• _Document segment_:
[Start]

The Sapodilla, Manilkara zapata, is a large evergreen tropical tree native to Central America and Mexico. Although it is slow growing it is a recommended large shade tree because of its high resistance to breakage and uprooting by strong winds. The tree also has a high degree of tolerance to salt and is often used in seaside plantings.

The sapodilla will adapt to a wide range of soil types and growing conditions but will be injured by low temperatures of 26°F or lower. The tree is quite drought resistant once it has been well established, and will also survive short periods of flooding with no ill effects. Young trees should be fertilized about every other month with a citrus or fruit tree type fertilizer. After the first year, trees only need to be fertilized 2 or 3 times a year.

Small inconspicuous 3/8 inch flowers are born throughout the year and the large 2 to 4 inch, round or egg shaped, brown fruit mature primarily during the warmest months, though some fruits may mature during the winter. The flesh is usually light yellowish- brown with a texture that varies from smooth to granular, and has a sweet pleasant taste. There might be no seeds at all or there could be as many as 6--10 hard, shiny, flat, black 3/4 inch seeds. When fruits reach their maximum size they are usually picked and allowed to ripen off the tree. If you allow them to ripen on the tree, the fruit will likely be destroyed when it falls to the ground as fully ripe fruits are quite soft.

[End]

• _Record list_:

[Start]

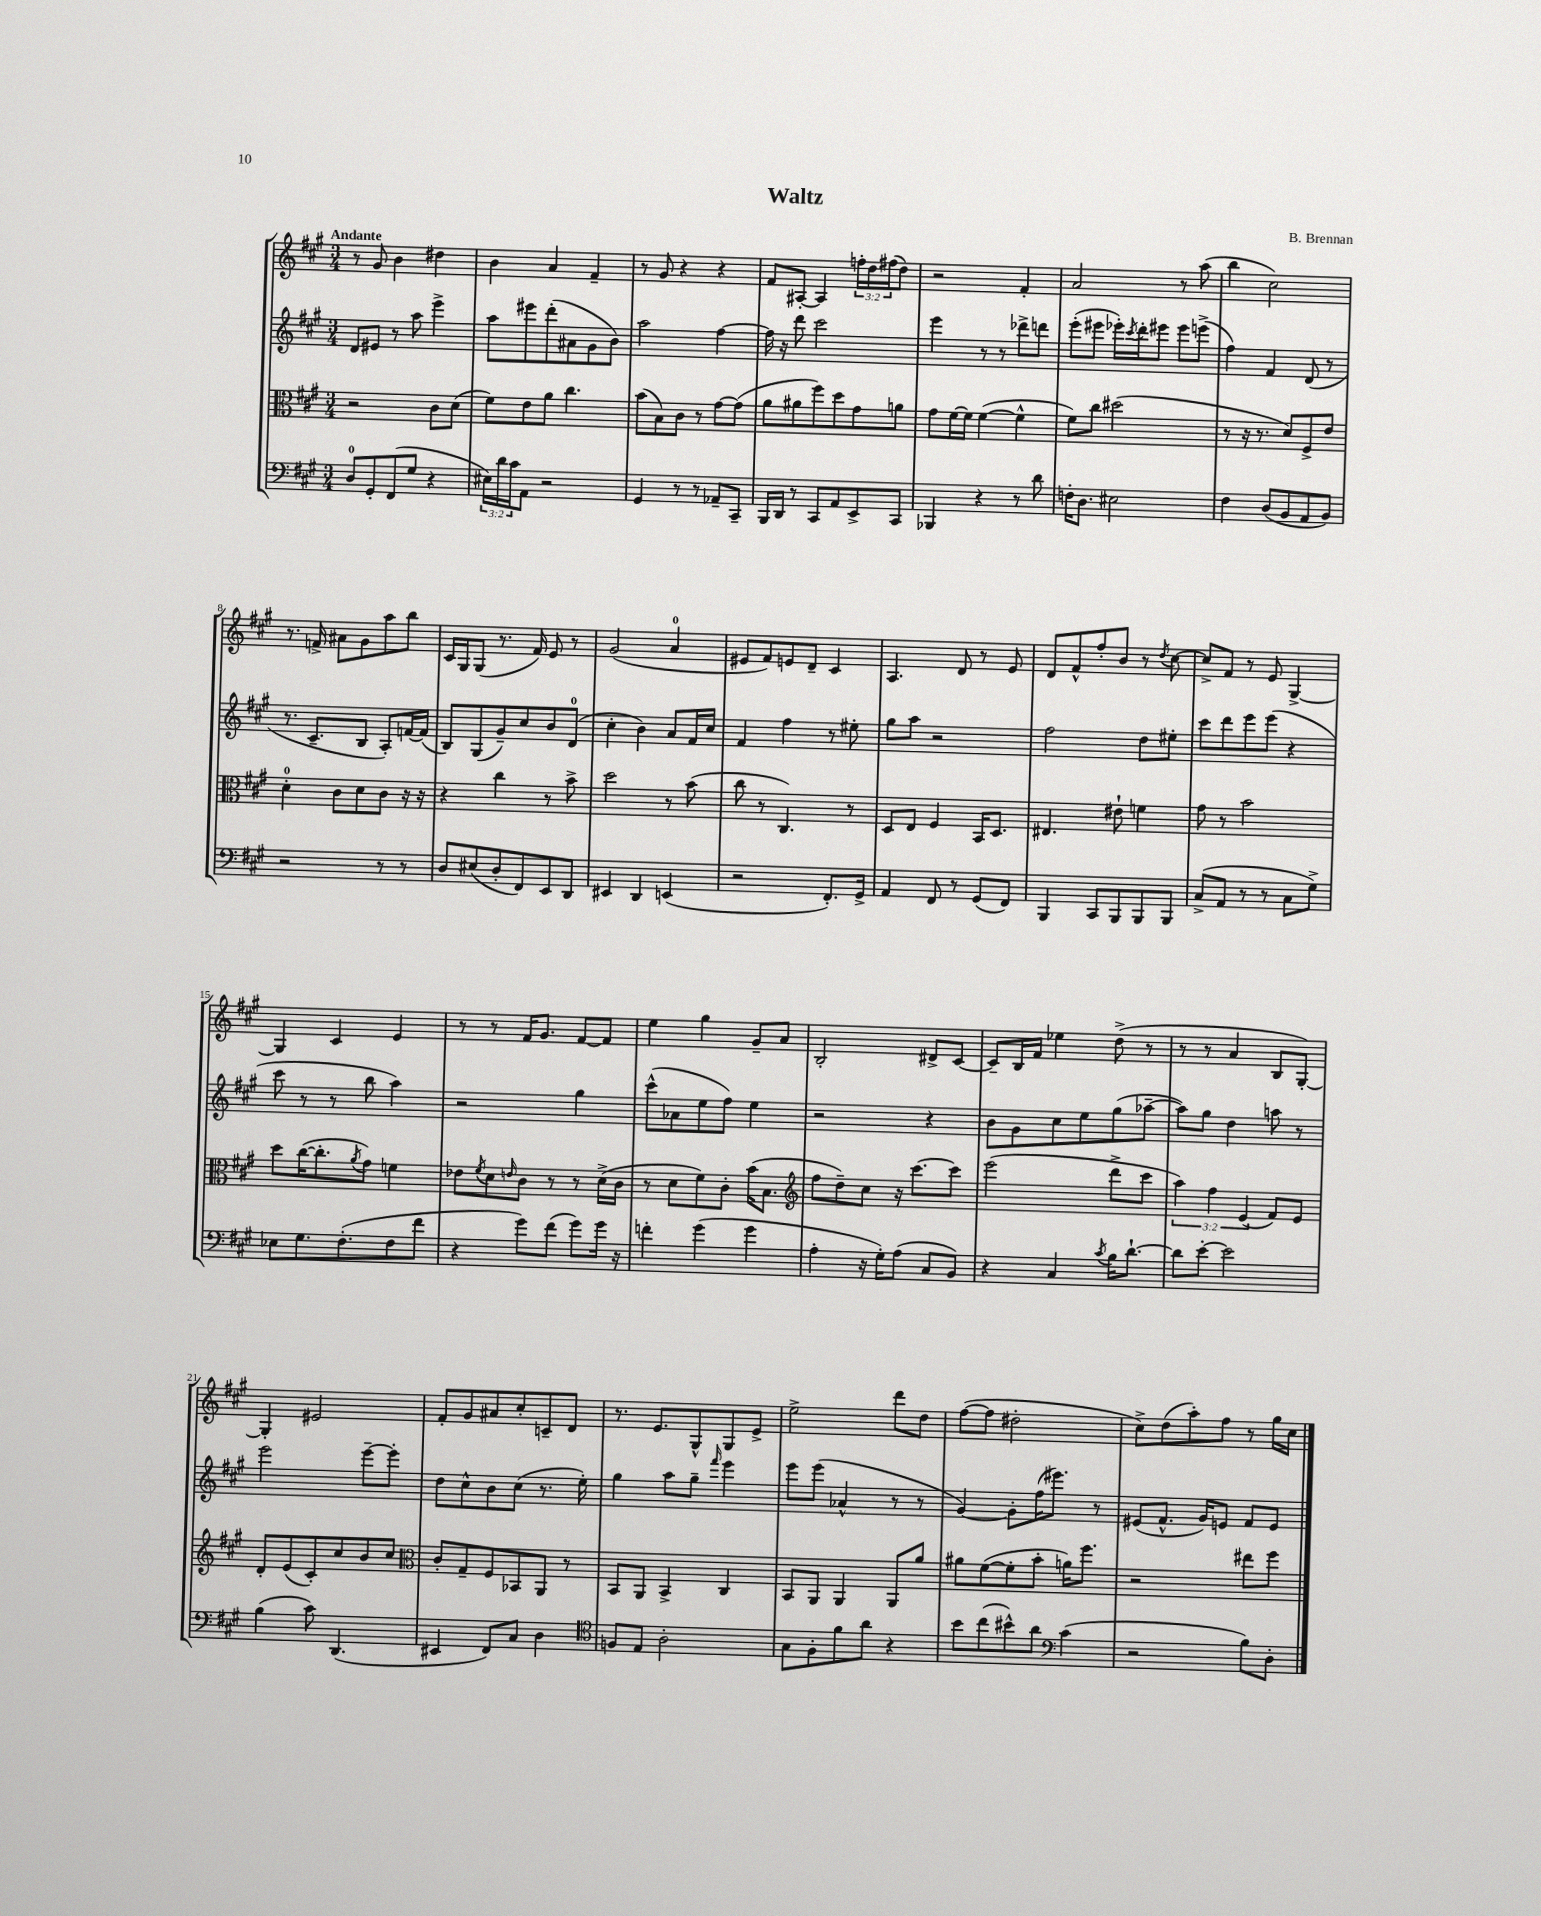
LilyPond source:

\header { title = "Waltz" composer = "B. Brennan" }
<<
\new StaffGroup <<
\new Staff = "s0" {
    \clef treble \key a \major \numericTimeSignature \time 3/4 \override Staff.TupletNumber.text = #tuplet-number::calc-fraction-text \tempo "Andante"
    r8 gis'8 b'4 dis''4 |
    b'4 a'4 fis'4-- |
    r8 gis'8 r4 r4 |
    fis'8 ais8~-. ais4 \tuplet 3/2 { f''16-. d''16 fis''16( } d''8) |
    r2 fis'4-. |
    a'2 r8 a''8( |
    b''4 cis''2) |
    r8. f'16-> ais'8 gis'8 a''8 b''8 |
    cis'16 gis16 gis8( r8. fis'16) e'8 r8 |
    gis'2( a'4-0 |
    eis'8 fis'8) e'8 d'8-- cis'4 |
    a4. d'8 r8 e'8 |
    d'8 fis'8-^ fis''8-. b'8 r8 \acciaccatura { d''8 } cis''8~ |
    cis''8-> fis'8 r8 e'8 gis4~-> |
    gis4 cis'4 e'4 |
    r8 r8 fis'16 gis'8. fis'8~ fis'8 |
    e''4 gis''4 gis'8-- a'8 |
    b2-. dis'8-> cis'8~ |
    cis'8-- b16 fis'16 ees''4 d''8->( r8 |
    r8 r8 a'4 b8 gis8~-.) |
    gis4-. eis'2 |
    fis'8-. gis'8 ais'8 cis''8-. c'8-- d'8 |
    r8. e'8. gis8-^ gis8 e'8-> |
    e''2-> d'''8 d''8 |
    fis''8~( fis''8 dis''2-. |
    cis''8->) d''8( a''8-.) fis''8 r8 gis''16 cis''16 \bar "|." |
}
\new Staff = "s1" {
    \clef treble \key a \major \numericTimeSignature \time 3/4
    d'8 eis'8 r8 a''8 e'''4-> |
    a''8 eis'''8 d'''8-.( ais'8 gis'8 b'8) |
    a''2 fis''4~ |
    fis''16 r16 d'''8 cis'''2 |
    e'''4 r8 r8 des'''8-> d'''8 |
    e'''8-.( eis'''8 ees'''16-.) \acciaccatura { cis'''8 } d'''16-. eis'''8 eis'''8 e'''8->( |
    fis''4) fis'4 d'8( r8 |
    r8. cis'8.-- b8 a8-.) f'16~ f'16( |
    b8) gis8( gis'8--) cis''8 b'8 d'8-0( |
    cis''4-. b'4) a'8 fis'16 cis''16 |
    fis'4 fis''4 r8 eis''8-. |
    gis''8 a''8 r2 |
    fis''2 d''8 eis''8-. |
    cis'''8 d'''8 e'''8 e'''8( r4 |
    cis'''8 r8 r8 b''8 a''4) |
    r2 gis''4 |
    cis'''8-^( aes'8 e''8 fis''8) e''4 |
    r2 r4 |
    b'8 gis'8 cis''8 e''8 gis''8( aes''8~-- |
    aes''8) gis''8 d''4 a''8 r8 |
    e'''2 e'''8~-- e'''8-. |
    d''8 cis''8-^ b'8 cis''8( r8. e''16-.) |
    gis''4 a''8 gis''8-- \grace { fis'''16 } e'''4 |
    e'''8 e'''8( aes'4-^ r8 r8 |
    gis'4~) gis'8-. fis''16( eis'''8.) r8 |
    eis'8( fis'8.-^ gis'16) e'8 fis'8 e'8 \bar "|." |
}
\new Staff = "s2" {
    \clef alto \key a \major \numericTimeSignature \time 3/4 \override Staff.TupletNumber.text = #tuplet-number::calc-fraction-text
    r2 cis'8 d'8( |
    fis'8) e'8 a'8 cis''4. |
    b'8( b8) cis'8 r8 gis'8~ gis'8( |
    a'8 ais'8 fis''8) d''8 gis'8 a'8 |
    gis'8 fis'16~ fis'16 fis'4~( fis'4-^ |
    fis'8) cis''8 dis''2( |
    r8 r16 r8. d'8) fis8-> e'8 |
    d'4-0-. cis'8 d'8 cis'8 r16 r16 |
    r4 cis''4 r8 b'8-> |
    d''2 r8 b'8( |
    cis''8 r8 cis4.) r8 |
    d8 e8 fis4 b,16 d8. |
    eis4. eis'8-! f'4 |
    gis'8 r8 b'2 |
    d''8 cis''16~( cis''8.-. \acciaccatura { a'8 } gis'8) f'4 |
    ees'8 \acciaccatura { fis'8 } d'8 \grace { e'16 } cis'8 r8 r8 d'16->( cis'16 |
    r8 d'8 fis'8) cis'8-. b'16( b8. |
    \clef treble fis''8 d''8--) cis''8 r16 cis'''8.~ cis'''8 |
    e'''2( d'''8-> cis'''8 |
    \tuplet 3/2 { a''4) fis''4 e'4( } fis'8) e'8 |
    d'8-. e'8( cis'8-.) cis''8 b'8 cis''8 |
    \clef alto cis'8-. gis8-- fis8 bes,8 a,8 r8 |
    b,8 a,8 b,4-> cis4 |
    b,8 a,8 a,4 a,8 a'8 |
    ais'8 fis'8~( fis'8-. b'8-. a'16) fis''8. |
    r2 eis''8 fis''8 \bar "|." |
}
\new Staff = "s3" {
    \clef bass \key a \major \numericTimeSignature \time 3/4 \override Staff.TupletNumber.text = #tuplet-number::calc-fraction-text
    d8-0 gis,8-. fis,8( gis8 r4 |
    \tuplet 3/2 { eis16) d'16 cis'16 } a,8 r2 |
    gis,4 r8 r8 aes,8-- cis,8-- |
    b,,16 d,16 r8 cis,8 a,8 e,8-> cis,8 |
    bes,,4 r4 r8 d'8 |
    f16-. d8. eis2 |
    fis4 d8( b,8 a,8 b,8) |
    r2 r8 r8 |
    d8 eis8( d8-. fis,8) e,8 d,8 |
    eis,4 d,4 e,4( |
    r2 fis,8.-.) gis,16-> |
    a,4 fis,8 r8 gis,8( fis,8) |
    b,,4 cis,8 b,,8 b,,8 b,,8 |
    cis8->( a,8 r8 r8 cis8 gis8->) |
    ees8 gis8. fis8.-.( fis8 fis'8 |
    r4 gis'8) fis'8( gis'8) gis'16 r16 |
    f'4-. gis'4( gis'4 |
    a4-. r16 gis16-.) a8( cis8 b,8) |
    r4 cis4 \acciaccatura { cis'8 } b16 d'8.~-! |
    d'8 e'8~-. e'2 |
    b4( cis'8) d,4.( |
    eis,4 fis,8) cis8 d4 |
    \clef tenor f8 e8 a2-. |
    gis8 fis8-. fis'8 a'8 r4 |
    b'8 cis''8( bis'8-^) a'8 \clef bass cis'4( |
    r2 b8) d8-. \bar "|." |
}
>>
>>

[End]

• _Requirements_:
Edit the sapodilla passage, starting at "The sapodilla will" and ending at "times a year.", so that "citrus" is replaced with "palm".

• _Result of this exercise_:
The sapodilla will adapt to a wide range of soil types and growing conditions but will be injured by low temperatures of 26°F or lower. The tree is quite drought resistant once it has been well established, and will also survive short periods of flooding with no ill effects. Young trees should be fertilized about every other month with a palm or fruit tree type fertilizer. After the first year, trees only need to be fertilized 2 or 3 times a year.